Any flaws in objects, like cracks or marks, are cherished because they illustrate the passage of time. Wear and tear is seen as a representation of their loving use. This makes it intrinsically linked to Wabi, due to its emphasis on simplicity and rejection of materialism.

In the West, Wabi-Sabi has infiltrated many elements of daily life, from cuisine to interior design. Specialist Japanese homeware companies, like Sansho, source handmade products that embody the Wabi-Sabi philosophy. Their products, largely made from natural materials, are handcrafted by traditional Japanese artisans – meaning no two pieces are the same and no two pieces are “perfect” in size or shape.


Mottainai is a term expressing a feeling of regret concerning waste, translating roughly in English to either “what a waste!” or “Don’t waste!”. The philosophy emphasizes the intrinsic value of a resource or object, and is linked to hinto animism, the notion that all objects have a spirit, or ‘kami’. The idea that we are part of nature is a key part of Japanese psychology.

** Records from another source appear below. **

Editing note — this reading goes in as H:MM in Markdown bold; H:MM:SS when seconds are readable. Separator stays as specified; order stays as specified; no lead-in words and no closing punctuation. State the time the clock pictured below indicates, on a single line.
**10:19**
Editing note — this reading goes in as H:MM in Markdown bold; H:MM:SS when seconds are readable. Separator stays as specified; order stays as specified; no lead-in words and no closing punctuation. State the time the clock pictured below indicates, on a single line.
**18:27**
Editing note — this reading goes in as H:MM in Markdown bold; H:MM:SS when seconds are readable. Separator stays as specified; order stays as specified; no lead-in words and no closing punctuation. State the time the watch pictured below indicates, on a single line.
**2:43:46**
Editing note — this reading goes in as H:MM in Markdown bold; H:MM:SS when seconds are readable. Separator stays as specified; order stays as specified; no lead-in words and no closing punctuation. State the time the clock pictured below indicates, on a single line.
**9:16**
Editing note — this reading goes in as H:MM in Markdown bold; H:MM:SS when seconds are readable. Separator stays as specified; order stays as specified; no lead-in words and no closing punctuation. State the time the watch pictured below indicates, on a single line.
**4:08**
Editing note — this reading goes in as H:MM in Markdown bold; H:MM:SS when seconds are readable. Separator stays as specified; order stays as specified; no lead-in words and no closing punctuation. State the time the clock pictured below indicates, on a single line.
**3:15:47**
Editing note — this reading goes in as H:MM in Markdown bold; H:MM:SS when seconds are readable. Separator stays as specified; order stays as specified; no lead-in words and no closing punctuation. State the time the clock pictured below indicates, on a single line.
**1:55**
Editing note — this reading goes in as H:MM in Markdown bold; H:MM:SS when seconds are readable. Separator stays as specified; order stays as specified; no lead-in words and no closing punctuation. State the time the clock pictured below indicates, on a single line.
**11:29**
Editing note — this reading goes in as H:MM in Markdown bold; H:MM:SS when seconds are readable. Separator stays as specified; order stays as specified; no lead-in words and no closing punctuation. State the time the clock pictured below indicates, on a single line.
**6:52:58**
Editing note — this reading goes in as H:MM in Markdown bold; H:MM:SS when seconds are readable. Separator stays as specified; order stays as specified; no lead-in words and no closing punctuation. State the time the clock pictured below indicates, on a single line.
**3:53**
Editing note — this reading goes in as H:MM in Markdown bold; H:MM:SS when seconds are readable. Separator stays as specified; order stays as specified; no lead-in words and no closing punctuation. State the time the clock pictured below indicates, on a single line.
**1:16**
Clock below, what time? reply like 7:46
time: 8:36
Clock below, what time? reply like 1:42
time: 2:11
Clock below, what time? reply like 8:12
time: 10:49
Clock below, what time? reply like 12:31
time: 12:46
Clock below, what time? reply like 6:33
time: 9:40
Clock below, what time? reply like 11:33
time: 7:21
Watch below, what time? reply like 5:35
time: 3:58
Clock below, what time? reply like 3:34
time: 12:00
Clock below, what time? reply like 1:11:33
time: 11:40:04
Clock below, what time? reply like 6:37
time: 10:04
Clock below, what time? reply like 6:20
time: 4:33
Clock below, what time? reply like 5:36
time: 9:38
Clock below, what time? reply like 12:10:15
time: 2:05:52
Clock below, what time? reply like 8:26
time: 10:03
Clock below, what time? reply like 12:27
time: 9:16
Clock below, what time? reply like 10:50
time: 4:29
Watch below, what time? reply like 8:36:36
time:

Mottainai also has origins in Buddhist philosophy. The Buddhist monastic tradition emphasizes a life of frugality, to allow us to concentrate on attaining enlightenment. It is from this move towards frugality that a link to Mottainai as a concept of waste can be made.

How have Wabi-Sabi and Mottainai promoted eco living?

Wabi-Sabi is still a prominent feature of Japanese life today, and has remained instrumental in the way people design their homes. The ideas of imperfection and frugality are hugely influential.

For example, instead of buying a brand-new kitchen table, many Japanese people instead retain a table that has been passed through the generations. Although its long use can be seen by various marks and scratches, Wabi-Sabi has taught people that they should value it because of its imperfect nature. Those scratches and marks are a story and signify the passage of time. This is a far cry from what we typically associate with the Western World.

Like Wabi Sabi, Mottainai is manifested throughout Japanese life, creating a great respect for Japanese resources. This has had a major impact on home design. For example, the Japanese prefer natural materials in their homes, such as using soil and dried grass as thermal insulation.

Their influence in the UK

The UK appears to be increasingly influenced by thes two concepts. Some new reports indicate that Wabi Sabi has been labelled as ‘the trend of 2018’. For example, Japanese ofuro baths inspired the project that won the New London Architecture’s 2017 Don’t Move, Improve award. Ofuro baths are smaller than typical baths, use less water, and are usually made out of natural materials, like hinoki wood.

Many other UK properties have also been influenced by these philosophies, such as natural Kebony wood being applied to the external cladding of a Victorian property in Hampstead; or a house in Lancaster Gate using rice paper partitions as sub-dividers. These examples embody the spirit of both philosophies. They are representative of Mottainai because of their use of natural resources to discourage waste. And they’re reflective of Wabi-Sabi because they accept imperfect materials that have not been engineered or modified.

In a world that is plagued by mass over-consumption and an incessant need for novelty, the ancient concepts of Mottainai and Wabi-Sabi provide a blueprint for living a more sustainable life. They help us to reduce consumption and put less of a strain on the planet. This refreshing mindset can help us transform the way we go about our day to day lives.